BEGIN
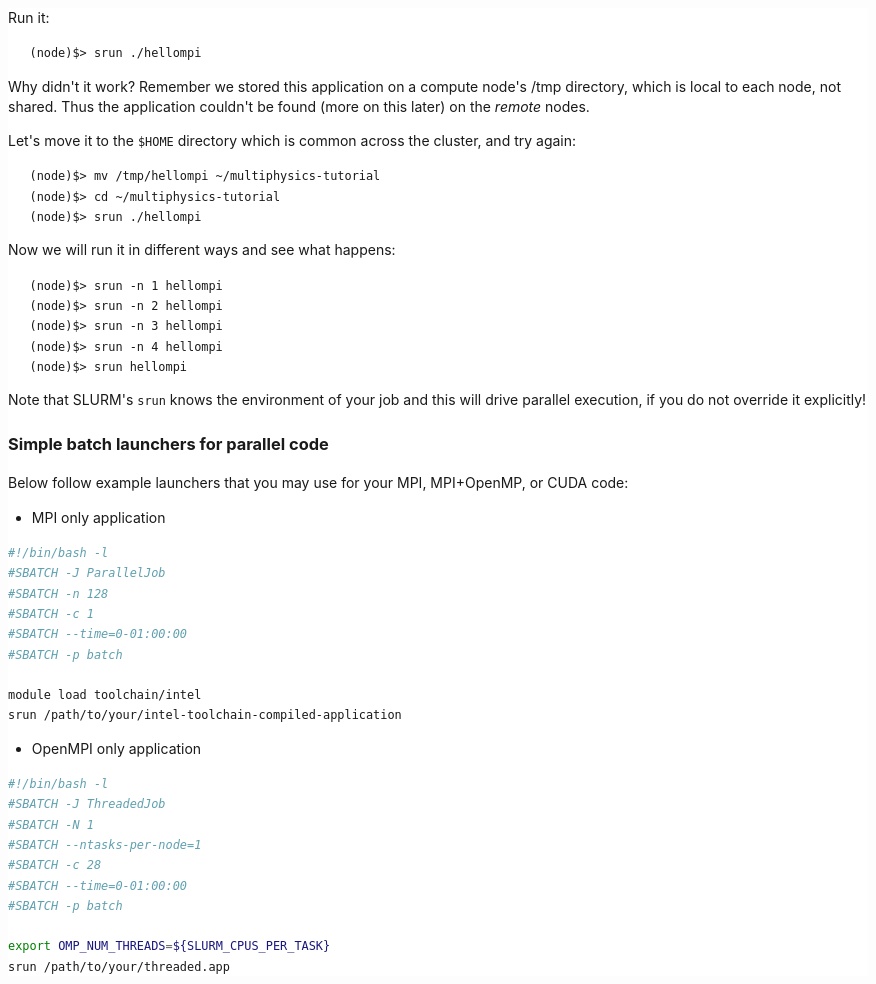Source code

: Run it:

       (node)$> srun ./hellompi

Why didn't it work? Remember we stored this application on a compute node's /tmp directory, which is local to each node, not shared.
Thus the application couldn't be found (more on this later) on the _remote_ nodes.

Let's move it to the `$HOME` directory which is common across the cluster, and try again:

       (node)$> mv /tmp/hellompi ~/multiphysics-tutorial
       (node)$> cd ~/multiphysics-tutorial
       (node)$> srun ./hellompi

Now we will run it in different ways and see what happens:

       (node)$> srun -n 1 hellompi
       (node)$> srun -n 2 hellompi
       (node)$> srun -n 3 hellompi
       (node)$> srun -n 4 hellompi
       (node)$> srun hellompi

Note that SLURM's `srun` knows the environment of your job and this will drive parallel execution, if you do not override it explicitly!

### Simple batch launchers for parallel code

Below follow example launchers that you may use for your MPI, MPI+OpenMP, or CUDA code:

* MPI only application

```bash
#!/bin/bash -l
#SBATCH -J ParallelJob
#SBATCH -n 128
#SBATCH -c 1
#SBATCH --time=0-01:00:00
#SBATCH -p batch

module load toolchain/intel
srun /path/to/your/intel-toolchain-compiled-application
```

* OpenMPI only application

```bash
#!/bin/bash -l
#SBATCH -J ThreadedJob
#SBATCH -N 1
#SBATCH --ntasks-per-node=1
#SBATCH -c 28
#SBATCH --time=0-01:00:00
#SBATCH -p batch

export OMP_NUM_THREADS=${SLURM_CPUS_PER_TASK}
srun /path/to/your/threaded.app
```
END
§ EXERCISE REQUIREMENTS
Only lines containing the word "that" should appear in the answer, and every such line from the records above must be there.

§ YOUR SOLUTION
Note that SLURM's `srun` knows the environment of your job and this will drive parallel execution, if you do not override it explicitly!
Below follow example launchers that you may use for your MPI, MPI+OpenMP, or CUDA code:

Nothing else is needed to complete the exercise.